- **PROBLÈMES À RÉSOUDRE**:
**1.** Recopiez fidèlement le passage de la critique des Prénoms épicènes qui va de « Fille de Claude » jusqu'à « qu’une haine primaire. ».
**2.** Selon la critique des Prénoms épicènes, que désigne le mot « épicène » ?
**3.** Résumez la critique des Prénoms épicènes en deux phrases.

- **TEXTE SOURCE**:
« Les prénoms épicènes » dernière nouvelle d’Amélie Nothomb

Ce qu’il y a de bien avec Amélie Nothomb, c’est qu’on apprend un mot tous les ans. Cette année, c’est épicène, forcément le prénom improbable du personnage principal de son roman Les Prénoms épicènes, succès de cette rentrée littéraire, par entrisme journalistique. Epicène, donc, est un mot non affecté d’un genre particulier, aussi bien masculin que féminin, comme Claude, Dominique, Camille. Et ce sera le seul intérêt de cette petite nouvelle hissée au forceps au rang de roman…

 

Fille de Claude et Dominique — qui sont deux prénoms épicènes, donc —, Epicène est adorée par sa mère et haïe par son père. Pourquoi ce rejet ? Il voulait absolument un enfant, au point d’aller contre la nature de son corps à elle qui n’en voulait pas. Et puis l’enfant paraît, aussi belle que sa mère, et soudain le père se détourne, et jamais ne montrera autre chose que de l’agacement. En retour, Epicène va détester son père, d’une haine plus forte parce que réfléchie structurée, nourrie, alors que le père n’a qu’une haine primaire.

- **LIGNES PRÉSENTÉES**:
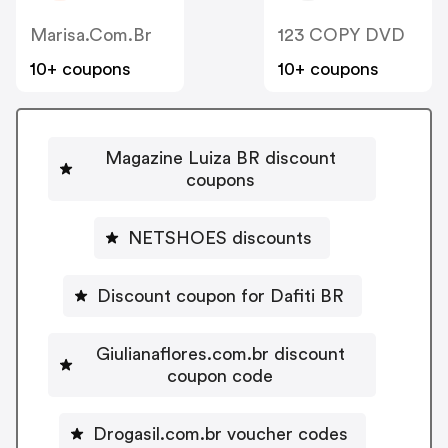
Marisa.com.br
123 COPY DVD
10+ coupons
10+ coupons
Magazine Luiza BR discount
coupons
NETSHOES discounts
Discount coupon for Dafiti BR
Giulianaflores.com.br discount
coupon code
Drogasil.com.br voucher codes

- **CORRIGÉ DES EXERCICES**:
**1.**
Fille de Claude et Dominique — qui sont deux prénoms épicènes, donc —, Epicène est adorée par sa mère et haïe par son père. Pourquoi ce rejet ? Il voulait absolument un enfant, au point d’aller contre la nature de son corps à elle qui n’en voulait pas. Et puis l’enfant paraît, aussi belle que sa mère, et soudain le père se détourne, et jamais ne montrera autre chose que de l’agacement. En retour, Epicène va détester son père, d’une haine plus forte parce que réfléchie structurée, nourrie, alors que le père n’a qu’une haine primaire.

**2.** Un mot non affecté d'un genre particulier, aussi bien masculin que féminin, comme Claude, Dominique ou Camille.

**3.** Le roman d'Amélie Nothomb fait découvrir le mot « épicène », qui s'applique à ce qui est aussi bien masculin que féminin, et la critique juge que c'est là le seul intérêt de cette petite nouvelle présentée comme un roman. L'héroïne, Epicène, fille de Claude et Dominique, est adorée par sa mère et haïe par son père, qui voulait pourtant absolument un enfant, et elle finit par le détester en retour d'une haine réfléchie.